Just wanted to pipe in the point of view of an "oldster". We didn't have monitors when our kids were small and somehow we all survived. *g*

I also walked twelve miles to school, uphill both ways. Heh heh.

Funnily enough, our daughter and I were talking about this just today. The only reason they have one is because Benjamin sleeps in their bed and he's crawling now. They watch TV in the family room in the basement after he goes to bed, and they wouldn't hear a thing if he got up and fell off the bed.

Date: 2008-11-05 07:34 am (UTC)
From: [identity profile] lolabobs.livejournal.com
Of course, my query is how old is your friend's son and is she a nut?!!

Date: 2008-12-08 04:12 am (UTC)
ext_3357: (Default)
From: [identity profile] mrs-sweetpeach.livejournal.com
I believe he's in 2nd or 3rd grade. My conclusion is that, just as I feared, she *is* a nut where her son is concerned.

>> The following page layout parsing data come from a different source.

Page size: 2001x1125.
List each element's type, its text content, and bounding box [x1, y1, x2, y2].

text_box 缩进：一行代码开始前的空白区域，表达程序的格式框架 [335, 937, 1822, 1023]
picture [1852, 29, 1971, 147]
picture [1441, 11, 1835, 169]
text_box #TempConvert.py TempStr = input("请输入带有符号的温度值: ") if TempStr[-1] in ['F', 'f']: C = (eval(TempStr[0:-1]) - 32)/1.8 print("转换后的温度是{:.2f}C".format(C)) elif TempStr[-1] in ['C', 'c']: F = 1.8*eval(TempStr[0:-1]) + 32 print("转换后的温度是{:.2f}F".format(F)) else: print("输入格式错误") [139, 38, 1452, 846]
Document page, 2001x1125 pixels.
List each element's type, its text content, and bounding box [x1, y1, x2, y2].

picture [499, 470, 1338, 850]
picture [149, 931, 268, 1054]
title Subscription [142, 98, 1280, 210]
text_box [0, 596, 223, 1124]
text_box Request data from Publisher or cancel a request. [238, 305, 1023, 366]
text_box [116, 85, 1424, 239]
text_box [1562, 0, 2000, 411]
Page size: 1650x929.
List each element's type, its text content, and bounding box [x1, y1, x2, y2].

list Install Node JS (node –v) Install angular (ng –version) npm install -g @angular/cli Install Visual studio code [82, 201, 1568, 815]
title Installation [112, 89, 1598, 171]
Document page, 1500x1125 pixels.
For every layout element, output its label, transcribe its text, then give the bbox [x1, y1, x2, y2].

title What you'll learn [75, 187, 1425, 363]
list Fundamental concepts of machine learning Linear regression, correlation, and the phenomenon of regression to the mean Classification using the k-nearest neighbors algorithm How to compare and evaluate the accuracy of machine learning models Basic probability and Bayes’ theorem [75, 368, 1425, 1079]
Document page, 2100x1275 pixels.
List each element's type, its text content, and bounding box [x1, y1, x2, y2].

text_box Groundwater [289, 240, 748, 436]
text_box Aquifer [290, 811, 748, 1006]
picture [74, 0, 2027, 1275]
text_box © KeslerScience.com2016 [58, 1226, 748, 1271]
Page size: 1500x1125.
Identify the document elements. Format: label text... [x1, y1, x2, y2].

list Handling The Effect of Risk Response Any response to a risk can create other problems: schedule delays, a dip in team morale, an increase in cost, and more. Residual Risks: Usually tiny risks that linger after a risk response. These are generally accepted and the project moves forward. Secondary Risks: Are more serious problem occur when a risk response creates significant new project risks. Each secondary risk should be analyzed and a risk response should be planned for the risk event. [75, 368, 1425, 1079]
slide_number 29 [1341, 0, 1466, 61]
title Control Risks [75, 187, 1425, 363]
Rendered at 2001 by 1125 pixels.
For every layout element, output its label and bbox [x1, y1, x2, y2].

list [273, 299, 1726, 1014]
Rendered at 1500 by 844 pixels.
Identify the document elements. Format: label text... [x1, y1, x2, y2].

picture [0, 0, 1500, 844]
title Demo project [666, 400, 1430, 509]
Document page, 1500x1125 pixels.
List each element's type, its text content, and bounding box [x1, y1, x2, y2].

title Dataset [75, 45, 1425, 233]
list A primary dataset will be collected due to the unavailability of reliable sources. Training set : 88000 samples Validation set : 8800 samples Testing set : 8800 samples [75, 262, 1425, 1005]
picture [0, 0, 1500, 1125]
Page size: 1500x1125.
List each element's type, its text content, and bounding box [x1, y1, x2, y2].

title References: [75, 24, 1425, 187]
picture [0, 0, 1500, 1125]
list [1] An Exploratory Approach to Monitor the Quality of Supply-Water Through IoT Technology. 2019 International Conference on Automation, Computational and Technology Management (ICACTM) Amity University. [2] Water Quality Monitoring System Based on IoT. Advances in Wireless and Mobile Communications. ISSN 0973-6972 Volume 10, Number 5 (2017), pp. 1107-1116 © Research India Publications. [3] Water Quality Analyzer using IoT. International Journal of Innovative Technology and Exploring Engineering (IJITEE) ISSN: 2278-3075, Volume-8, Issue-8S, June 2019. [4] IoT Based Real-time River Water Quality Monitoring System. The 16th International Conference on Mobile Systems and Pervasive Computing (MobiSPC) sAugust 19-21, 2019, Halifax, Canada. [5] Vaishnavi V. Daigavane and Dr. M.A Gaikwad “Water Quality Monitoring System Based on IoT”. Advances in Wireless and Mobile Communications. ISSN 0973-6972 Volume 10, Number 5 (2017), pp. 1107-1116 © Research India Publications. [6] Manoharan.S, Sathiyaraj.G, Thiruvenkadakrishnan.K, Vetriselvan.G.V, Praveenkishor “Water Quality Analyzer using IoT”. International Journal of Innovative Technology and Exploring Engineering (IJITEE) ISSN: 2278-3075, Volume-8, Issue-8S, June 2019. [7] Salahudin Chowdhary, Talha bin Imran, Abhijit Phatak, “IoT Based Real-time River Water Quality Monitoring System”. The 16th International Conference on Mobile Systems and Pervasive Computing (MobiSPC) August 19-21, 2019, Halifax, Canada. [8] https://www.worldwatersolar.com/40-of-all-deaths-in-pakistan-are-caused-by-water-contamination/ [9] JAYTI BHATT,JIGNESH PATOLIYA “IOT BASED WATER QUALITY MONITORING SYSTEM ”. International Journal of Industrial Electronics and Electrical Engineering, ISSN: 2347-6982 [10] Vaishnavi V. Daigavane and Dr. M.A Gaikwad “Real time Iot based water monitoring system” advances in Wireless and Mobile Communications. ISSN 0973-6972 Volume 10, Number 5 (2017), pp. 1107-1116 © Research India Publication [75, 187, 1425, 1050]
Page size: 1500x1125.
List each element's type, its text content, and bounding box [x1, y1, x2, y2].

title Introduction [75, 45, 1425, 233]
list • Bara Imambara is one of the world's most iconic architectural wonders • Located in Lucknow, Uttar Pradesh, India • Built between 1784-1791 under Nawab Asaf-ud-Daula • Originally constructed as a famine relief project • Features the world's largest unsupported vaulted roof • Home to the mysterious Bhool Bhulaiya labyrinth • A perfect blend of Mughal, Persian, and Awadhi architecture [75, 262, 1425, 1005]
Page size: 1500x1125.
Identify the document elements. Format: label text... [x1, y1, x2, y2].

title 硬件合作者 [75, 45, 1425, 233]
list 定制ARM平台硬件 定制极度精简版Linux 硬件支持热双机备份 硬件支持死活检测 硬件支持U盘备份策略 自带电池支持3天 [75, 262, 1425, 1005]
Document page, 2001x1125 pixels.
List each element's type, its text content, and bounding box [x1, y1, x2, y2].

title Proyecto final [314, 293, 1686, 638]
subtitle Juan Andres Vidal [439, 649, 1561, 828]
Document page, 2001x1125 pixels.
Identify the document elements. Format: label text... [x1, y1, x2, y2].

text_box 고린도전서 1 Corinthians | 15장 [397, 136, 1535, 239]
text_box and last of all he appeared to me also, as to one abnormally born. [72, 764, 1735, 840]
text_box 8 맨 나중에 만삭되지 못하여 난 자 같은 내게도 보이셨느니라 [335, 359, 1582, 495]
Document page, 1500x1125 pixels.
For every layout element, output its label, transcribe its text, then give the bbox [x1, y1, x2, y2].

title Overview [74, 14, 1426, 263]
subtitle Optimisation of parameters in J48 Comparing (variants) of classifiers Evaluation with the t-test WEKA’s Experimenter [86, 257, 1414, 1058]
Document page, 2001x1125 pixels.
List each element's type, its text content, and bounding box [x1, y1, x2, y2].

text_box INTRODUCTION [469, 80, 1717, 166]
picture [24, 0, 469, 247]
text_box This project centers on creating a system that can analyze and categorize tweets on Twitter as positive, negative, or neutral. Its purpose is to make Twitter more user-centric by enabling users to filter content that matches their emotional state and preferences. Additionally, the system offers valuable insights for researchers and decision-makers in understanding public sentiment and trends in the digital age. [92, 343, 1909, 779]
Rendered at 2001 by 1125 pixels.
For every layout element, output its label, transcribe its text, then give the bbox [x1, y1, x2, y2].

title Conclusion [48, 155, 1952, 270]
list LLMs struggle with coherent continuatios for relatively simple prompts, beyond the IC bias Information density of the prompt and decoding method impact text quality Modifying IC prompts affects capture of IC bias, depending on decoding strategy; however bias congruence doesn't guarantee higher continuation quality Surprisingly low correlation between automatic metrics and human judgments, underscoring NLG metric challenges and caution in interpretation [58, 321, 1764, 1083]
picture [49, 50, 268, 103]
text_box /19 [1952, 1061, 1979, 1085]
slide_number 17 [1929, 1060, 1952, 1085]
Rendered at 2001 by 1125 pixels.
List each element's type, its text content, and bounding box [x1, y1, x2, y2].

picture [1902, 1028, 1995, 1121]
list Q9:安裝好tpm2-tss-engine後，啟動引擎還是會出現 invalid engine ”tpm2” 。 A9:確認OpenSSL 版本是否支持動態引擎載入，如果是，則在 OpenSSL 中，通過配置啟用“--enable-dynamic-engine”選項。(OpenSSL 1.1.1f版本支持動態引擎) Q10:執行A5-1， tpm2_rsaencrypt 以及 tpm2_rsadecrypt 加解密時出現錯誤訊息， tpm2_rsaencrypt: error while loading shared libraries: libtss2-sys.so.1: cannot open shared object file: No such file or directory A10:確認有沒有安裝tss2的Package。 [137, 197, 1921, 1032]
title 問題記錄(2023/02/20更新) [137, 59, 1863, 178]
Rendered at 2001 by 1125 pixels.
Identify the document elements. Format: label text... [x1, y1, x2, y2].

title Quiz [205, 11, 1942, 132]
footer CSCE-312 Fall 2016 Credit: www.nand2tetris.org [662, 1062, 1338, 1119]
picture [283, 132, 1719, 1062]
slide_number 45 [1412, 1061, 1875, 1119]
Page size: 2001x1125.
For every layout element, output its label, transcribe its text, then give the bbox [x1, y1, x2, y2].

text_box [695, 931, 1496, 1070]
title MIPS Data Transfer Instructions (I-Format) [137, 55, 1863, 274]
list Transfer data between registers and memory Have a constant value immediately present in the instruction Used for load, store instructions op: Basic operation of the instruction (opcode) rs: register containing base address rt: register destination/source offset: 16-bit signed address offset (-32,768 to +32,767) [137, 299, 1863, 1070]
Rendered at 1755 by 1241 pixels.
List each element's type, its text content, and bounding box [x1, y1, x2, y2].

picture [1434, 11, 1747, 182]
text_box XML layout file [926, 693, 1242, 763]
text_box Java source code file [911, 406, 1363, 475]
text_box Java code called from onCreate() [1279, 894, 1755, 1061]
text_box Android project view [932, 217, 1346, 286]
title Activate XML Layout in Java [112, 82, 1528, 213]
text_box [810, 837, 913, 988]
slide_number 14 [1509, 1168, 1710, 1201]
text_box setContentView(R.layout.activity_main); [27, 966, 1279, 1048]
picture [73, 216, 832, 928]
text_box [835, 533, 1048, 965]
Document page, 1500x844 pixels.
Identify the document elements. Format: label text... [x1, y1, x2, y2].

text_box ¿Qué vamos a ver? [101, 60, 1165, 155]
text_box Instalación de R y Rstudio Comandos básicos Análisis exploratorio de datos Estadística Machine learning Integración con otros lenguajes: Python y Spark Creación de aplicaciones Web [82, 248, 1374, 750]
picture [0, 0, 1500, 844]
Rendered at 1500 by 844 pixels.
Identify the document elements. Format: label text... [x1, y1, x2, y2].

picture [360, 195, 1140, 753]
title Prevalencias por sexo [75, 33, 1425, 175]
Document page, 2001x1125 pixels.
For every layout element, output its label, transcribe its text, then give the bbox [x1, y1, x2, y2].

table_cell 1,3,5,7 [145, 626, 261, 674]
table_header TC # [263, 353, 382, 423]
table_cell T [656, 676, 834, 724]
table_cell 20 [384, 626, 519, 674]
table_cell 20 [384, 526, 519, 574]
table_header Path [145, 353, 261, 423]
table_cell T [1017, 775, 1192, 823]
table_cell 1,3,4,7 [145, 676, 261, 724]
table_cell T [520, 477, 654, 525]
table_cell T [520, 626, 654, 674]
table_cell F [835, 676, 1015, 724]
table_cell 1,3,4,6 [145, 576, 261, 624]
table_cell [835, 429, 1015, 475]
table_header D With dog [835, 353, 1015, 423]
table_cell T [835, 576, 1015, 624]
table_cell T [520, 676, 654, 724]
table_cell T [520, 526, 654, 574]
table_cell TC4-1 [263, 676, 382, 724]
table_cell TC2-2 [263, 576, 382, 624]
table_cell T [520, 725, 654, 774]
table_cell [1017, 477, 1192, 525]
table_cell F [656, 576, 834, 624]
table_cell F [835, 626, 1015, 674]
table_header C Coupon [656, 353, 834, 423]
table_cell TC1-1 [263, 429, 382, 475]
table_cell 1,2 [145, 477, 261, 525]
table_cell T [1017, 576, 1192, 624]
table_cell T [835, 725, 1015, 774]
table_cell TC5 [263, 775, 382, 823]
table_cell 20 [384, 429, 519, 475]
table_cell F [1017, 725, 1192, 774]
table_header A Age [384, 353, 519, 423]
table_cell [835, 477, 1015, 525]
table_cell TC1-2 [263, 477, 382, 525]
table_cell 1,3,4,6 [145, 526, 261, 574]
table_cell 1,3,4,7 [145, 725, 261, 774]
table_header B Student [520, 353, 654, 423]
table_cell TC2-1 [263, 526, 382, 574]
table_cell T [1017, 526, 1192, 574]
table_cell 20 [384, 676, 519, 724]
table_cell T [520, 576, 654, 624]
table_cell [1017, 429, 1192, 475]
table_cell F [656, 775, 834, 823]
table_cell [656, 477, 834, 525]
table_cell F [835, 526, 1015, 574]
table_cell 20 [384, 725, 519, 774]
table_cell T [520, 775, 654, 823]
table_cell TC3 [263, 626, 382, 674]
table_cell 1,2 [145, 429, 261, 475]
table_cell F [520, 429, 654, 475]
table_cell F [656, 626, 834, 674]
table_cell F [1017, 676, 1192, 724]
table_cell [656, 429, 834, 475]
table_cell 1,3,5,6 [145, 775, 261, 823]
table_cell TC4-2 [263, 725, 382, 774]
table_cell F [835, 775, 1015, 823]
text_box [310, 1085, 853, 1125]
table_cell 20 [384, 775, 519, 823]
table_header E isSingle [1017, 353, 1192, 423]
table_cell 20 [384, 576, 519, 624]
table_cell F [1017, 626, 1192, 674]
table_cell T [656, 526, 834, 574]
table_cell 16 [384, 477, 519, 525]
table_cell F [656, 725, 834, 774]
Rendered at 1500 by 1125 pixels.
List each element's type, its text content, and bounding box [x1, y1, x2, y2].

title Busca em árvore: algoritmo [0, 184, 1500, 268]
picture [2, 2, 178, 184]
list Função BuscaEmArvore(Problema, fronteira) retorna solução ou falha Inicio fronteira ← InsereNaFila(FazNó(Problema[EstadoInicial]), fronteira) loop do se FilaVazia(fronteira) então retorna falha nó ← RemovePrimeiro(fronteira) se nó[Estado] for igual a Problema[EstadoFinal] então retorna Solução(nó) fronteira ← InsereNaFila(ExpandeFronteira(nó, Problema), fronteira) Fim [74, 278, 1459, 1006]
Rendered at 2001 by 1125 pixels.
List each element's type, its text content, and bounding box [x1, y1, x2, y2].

Date: 2008-11-05 10:33 am (UTC)
From: [identity profile] wadjet-theperv.livejournal.com
I said between three and four, but I don't think either of ours had one after three. Once they were in a bed (or able to climb out of the crib!) and could come get us, we figured they were fine. It was mostly there for the whole cot death thing so we could make sure they were still breathing! The walls in our house were stone though, and it was quite hard to hear what was going on upstairs when we were downstairs.

I think it depends on the situation in the home, but I certainly wouldn't have bothered after they went to kindergarten.

Date: 2008-11-05 05:30 pm (UTC)
From: [identity profile] only4severus.livejournal.com
When my kids were babies, I had none, as I did not see the point at all, but IF you really need to, it would not stay in longer than a year.

I think if you are an attentive parent, there's no need for those gadgets. (or so I think)Maybe it is just me, but I feel people are overreacting a bit, compared to like ten or more years ago there are so many things (new) parents HAVE to do, while my daughters (now 15 and nearly 17) grew up well too, and are never ill or anything. Maybe it is time for people to get more realistic and do what they need to: raise their kids with love!

Date: 2008-11-11 02:39 am (UTC)
From: [identity profile] peach1250.livejournal.com
Having reared my children when these weren't available I feel like they are only needed if your house is so big you can't hear them from some part of it. I'm deaf in one ear but I always heard my children.